[Task data — start]

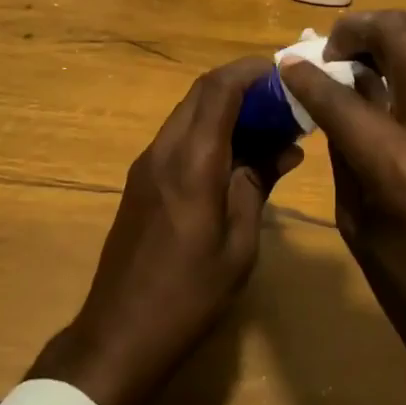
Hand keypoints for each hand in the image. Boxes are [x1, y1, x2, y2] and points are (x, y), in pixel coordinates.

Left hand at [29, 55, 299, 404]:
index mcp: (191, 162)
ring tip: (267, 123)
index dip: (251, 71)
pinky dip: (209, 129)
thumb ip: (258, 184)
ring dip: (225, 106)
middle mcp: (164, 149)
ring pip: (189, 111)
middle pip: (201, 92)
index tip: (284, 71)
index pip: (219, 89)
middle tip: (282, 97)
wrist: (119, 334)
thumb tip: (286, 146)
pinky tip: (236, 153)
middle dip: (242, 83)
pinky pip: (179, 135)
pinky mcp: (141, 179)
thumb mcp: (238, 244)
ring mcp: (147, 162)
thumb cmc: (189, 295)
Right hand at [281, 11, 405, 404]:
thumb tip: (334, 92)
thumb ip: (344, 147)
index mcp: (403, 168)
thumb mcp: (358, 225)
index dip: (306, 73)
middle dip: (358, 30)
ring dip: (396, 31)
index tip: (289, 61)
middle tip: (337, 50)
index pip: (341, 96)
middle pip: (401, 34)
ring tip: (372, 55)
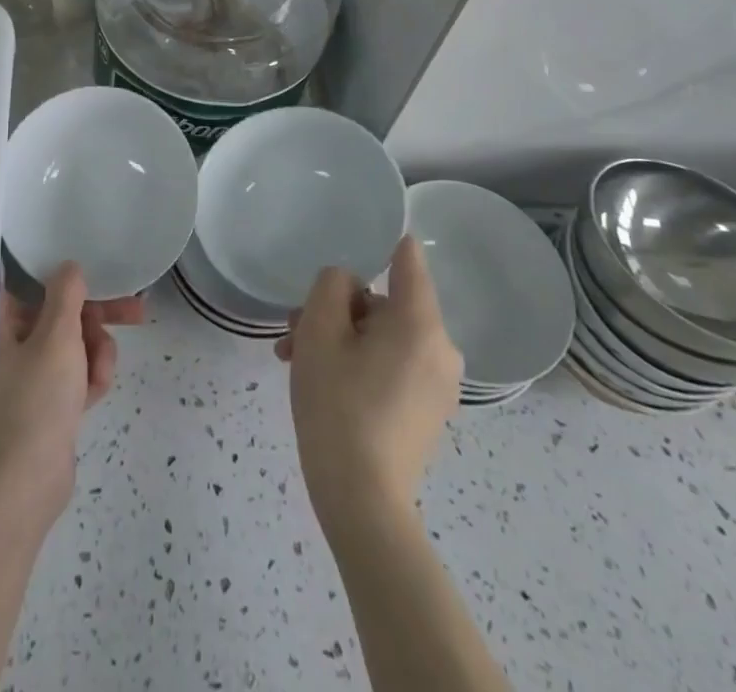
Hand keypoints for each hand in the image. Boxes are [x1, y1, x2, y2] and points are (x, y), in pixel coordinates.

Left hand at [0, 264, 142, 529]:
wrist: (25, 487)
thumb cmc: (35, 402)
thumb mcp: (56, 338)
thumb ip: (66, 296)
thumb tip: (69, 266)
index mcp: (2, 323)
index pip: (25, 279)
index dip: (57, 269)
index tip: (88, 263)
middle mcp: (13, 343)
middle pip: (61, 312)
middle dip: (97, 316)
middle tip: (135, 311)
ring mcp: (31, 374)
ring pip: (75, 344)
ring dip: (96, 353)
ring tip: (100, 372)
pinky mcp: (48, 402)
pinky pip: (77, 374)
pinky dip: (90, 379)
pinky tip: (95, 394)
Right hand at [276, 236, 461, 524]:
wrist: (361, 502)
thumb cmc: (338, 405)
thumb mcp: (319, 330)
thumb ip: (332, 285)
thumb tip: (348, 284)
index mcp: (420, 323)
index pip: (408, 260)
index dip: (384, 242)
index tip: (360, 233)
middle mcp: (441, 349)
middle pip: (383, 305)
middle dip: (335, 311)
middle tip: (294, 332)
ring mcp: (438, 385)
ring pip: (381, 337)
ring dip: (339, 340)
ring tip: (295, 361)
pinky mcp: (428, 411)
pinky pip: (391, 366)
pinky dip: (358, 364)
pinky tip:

[Task data — finish]

### Task details
Keep both end lines and retype everything in the records above from the line containing "index dip: (251, 71)" through the line containing "ring tip: (372, 55)", exactly, with nothing else.

### Solution to this problem
index dip: (251, 71)
pinky dip: (209, 129)
thumb ip: (258, 184)
ring dip: (225, 106)
middle mcp: (164, 149)
ring pip: (189, 111)
middle pip: (201, 92)
index tip: (284, 71)
index pip: (219, 89)
middle tip: (282, 97)
wrist: (119, 334)
thumb tip: (286, 146)
pinky tip: (236, 153)
middle dip: (242, 83)
pinky pip: (179, 135)
pinky mcp: (141, 179)
thumb mcp: (238, 244)
ring mcp: (147, 162)
thumb cmc: (189, 295)
Right hand at [281, 11, 405, 404]:
thumb tip: (334, 92)
thumb ip: (344, 147)
index mcp: (403, 168)
thumb mcp: (358, 225)
index dip: (306, 73)
middle dip: (358, 30)
ring dip: (396, 31)
index tip: (289, 61)
middle tip: (337, 50)
index pip: (341, 96)
middle pip: (401, 34)
ring tip: (372, 55)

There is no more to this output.